__Action item__. Check every line of the data for the word "Design", and copy those that have it.

Dataset entries:

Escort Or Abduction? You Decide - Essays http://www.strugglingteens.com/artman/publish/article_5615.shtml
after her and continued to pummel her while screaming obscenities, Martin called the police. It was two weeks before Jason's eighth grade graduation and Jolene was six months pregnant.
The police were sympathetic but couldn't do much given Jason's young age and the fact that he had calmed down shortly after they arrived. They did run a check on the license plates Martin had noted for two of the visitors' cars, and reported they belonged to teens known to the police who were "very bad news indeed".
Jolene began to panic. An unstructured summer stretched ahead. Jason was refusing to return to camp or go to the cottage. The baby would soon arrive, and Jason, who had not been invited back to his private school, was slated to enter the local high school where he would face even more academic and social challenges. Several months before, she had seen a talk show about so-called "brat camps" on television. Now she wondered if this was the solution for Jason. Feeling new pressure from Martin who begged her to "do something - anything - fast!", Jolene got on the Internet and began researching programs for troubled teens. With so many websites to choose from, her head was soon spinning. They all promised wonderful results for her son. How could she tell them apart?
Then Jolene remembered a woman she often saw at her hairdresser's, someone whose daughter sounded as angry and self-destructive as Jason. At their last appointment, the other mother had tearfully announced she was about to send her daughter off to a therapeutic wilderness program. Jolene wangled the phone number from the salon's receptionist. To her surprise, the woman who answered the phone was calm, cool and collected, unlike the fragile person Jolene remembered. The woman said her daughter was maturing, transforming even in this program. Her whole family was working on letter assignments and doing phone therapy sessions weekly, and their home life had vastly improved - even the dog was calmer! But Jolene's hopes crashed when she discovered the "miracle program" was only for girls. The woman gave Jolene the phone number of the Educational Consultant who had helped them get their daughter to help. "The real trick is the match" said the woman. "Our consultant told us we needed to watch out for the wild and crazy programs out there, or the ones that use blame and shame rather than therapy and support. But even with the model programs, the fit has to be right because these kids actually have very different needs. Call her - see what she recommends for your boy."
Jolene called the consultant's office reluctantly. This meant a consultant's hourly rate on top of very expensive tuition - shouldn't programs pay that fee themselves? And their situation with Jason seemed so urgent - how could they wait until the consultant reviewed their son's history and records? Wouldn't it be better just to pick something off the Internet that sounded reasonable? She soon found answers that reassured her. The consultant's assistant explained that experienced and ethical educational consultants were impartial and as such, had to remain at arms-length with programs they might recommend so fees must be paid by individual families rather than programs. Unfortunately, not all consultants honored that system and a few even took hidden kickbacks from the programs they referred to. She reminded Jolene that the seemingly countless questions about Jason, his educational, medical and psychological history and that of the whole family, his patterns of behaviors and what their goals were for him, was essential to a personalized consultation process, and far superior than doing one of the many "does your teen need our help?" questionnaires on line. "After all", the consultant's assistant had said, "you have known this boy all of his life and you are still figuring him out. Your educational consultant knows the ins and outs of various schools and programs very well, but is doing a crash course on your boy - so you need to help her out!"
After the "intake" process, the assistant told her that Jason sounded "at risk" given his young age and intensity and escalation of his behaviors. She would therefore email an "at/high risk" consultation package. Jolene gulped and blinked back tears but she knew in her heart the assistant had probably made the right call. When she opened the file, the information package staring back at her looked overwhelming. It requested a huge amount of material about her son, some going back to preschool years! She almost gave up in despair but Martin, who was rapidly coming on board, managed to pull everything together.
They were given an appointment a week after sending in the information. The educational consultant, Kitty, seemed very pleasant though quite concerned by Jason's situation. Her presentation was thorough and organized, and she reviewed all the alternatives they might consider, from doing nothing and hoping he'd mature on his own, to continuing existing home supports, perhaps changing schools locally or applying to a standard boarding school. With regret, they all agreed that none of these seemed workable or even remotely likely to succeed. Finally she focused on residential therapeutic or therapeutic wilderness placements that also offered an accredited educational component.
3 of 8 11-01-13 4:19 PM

---

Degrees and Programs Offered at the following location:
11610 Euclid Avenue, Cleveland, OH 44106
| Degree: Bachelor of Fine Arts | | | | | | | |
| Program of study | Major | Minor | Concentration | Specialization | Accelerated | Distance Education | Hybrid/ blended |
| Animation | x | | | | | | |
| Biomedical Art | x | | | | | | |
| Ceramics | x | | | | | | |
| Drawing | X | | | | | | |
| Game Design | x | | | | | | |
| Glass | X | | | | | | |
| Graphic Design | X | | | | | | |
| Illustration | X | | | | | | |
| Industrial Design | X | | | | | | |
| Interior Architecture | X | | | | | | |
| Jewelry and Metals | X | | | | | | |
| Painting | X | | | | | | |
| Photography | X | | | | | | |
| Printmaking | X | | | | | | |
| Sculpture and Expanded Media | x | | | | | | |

__Output__.
| Game Design | x | | | | | | |
| Graphic Design | X | | | | | | |
| Industrial Design | X | | | | | | |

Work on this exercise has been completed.